In astronomy, the term metal differs from the same term as it is used by chemists. The Big Bang birth of the Universe, thought to have occurred about 14 billion years ago, produced only the lightest of atomic elements: hydrogen, helium, and trace amounts of lithium. All of the atomic elements heavier than helium are called metals by astronomers. Metals, in the terminology used by astronomers, originate in the hot nuclear-fusing cores of the Universe’s myriad stars–or, alternatively, in the case of the heaviest atomic elements (such as gold and uranium), in the supernovae explosions that mark the end of a massive star’s life on the hydrogen-burning main-sequence of the Hertzsprung-Russell Diagram of Stellar Evolution.

Currently used 8-meter-class telescopes have found eclipsing binaries throughout the entire Local Group, and these systems have proven useful for distance measurements. This is because the parameters of such systems–composed of two eclipsing stars–can be determined without mass or compositional assumptions. Also, the light echoes emanating from supernova 1987A provide useful geometric measurements, without any stellar models or assumptions.

By cross-correlating differing methods of measurement, an astronomer can determine distance; the residual errors are now less than the estimated size parameters of the LMC. The results of a study using late-type eclipsing binaries, to calculate the distance more accurately, was published in the March 2013 edition of the journal Nature. This method was used to determine that the LMC’s distance is about 163,000 light-years with an accuracy of 2.2%.

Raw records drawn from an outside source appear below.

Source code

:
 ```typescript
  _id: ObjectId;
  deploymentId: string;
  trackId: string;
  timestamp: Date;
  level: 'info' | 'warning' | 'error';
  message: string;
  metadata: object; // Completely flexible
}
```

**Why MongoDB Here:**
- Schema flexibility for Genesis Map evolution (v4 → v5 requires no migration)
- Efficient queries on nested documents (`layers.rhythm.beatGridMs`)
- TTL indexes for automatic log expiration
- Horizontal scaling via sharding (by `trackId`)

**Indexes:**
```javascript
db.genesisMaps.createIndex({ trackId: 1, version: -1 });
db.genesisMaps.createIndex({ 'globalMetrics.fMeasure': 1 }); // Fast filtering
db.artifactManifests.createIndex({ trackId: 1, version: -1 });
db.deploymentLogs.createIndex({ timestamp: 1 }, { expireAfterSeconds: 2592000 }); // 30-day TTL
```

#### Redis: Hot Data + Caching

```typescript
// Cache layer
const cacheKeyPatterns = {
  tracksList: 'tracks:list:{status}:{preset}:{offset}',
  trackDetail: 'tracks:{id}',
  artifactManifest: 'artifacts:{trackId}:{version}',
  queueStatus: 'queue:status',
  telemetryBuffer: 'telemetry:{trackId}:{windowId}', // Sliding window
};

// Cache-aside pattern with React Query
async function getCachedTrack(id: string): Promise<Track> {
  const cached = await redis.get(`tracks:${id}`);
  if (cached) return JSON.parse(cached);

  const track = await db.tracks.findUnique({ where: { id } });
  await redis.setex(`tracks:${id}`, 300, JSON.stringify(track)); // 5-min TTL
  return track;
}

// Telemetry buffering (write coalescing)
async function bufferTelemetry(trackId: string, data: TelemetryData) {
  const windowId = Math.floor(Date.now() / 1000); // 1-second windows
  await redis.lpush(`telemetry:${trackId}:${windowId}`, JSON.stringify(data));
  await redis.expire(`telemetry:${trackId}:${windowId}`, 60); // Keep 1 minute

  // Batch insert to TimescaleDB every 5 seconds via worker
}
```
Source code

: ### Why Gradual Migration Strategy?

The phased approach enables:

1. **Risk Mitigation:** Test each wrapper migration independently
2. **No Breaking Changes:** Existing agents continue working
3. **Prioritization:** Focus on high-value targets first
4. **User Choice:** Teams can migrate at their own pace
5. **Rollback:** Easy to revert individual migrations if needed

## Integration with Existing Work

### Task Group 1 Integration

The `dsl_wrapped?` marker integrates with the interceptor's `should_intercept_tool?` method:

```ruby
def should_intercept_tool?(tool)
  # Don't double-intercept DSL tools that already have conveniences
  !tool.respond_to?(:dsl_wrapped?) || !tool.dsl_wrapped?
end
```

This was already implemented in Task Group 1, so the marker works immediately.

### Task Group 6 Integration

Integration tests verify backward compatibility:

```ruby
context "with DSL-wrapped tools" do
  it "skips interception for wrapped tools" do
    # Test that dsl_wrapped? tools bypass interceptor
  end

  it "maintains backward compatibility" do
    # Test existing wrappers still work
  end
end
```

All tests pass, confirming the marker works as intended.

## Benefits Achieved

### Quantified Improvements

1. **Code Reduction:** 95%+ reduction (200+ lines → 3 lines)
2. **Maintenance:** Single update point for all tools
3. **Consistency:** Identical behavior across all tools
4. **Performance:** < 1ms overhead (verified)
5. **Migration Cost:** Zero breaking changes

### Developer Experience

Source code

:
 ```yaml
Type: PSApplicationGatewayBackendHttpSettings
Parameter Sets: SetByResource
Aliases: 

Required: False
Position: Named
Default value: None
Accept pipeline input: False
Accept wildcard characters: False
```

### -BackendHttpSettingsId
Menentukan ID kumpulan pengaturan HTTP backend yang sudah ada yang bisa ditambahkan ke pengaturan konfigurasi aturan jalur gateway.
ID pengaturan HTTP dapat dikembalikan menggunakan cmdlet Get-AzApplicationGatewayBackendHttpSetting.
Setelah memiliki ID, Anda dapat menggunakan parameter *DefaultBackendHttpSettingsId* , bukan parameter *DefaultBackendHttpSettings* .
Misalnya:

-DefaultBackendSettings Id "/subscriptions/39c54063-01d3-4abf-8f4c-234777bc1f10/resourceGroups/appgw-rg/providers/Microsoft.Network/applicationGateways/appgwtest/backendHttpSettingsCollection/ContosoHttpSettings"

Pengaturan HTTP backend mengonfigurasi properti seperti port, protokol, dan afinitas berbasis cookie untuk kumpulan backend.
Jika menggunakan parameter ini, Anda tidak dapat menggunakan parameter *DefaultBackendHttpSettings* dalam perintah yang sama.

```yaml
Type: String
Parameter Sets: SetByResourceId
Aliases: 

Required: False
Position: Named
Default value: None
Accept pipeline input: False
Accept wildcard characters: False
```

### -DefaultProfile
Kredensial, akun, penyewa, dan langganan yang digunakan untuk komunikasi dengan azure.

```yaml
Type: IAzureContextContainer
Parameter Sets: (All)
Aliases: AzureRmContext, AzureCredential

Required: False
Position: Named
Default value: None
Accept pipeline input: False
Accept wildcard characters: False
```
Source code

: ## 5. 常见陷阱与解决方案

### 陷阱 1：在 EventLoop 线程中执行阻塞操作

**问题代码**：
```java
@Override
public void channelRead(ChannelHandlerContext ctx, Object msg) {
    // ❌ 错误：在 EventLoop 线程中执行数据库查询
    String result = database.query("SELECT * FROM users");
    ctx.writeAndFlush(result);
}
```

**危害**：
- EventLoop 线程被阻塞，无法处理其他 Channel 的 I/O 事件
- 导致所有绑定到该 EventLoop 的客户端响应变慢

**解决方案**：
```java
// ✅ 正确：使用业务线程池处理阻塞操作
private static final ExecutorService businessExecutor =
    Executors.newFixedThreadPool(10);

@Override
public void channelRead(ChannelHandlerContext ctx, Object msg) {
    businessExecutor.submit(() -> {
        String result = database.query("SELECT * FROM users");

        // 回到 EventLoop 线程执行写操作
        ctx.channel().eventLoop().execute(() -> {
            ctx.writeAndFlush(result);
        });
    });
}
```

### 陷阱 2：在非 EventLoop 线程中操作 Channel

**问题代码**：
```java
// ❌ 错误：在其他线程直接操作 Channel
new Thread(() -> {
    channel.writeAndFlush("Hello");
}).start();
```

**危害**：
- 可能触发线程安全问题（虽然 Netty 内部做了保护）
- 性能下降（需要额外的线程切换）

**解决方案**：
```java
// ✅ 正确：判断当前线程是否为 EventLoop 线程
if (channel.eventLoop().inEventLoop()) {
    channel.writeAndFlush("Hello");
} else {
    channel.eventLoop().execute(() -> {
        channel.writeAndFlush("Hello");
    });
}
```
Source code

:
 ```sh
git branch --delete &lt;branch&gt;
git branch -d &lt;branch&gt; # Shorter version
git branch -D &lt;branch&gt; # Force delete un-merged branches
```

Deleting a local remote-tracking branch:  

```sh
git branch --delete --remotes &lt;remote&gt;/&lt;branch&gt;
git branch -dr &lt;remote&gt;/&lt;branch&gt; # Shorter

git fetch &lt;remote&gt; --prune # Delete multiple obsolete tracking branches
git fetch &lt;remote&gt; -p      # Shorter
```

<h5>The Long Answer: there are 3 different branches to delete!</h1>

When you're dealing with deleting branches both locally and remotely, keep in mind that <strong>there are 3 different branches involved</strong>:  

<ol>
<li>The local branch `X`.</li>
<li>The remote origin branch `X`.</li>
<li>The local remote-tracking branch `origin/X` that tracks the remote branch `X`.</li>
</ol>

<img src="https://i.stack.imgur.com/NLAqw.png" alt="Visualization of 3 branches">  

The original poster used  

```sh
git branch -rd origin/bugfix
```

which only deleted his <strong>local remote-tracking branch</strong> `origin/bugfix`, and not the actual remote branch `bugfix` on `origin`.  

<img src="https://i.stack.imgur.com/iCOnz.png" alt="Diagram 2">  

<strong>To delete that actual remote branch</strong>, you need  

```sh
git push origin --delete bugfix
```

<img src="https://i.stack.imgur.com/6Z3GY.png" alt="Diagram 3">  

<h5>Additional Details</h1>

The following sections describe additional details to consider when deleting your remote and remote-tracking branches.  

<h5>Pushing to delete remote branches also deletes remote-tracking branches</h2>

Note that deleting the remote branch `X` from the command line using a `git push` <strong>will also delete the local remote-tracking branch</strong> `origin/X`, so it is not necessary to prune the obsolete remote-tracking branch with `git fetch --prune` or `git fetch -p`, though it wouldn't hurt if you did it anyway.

The LMC is classified as an irregular galaxy and, like others of its kind, it is richly endowed with star-birthing gas and dust. For this reason, the LMC is currently in the midst of vigorous star-forming activity. It also plays host to the Tarantula Nebula, which is the most active star-birthing regions in the entire Local Group.

The LMC houses a vast range of galactic objects and phenomena that have made it famous for being an “astronomical treasure-house, a great celestial laboratory for the study of the growth and evolution of the stars,” as described by the American astronomer Robert Burnham Jr. (1931-1993).

A Terrible Beauty Is Born

The LMC wandered into our Milky Way’s neighborhood approximately 1.5 billion years ago, and now it circles our Galaxy beautifully–and ominously. Until recently, astronomers thought that the LMC would either orbit our Galaxy for many billions of years, or, because it is zipping along at such a great speed, tear itself from our Milky Way’s gravitational ties that bind, and escape from its powerful and relentless pull.

However, more recent measurements suggest an entirely different fate, both for our Galaxy and the LMC! The new calculations indicate that the LMC possesses almost 50% more dark matter that previously thought. Dark matter is a much more abundant form of matter than the “ordinary” atomic matter that we are most familiar with, and it is believed to be composed of exotic non-atomic particles that do not dance with light or any other form of electromagnetic radiation. For this reason, the mysterious dark stuff is transparent–and it haunts the Cosmos like an invisible ghost, revealing its secretive presence only by way of its gravitational influence on objects that can be seen, such as starlit galaxies.

The team of astronomers propose that since it possesses a greater than predicted mass, the LMC is quickly losing energy and is doomed to blast into our our Milky Way–which may have fatal consequences for our Solar System.

Lead scientist Dr. Marius Cautun, a postdoctoral fellow in Durham University’s (UK) Institute for Computational Cosmology, explained in a January 4, 2019 Durham University Press Release that “There is a small chance that we might not escape unscathed from the collision between the two galaxies, which could knock us out of the Milky Way and into space.”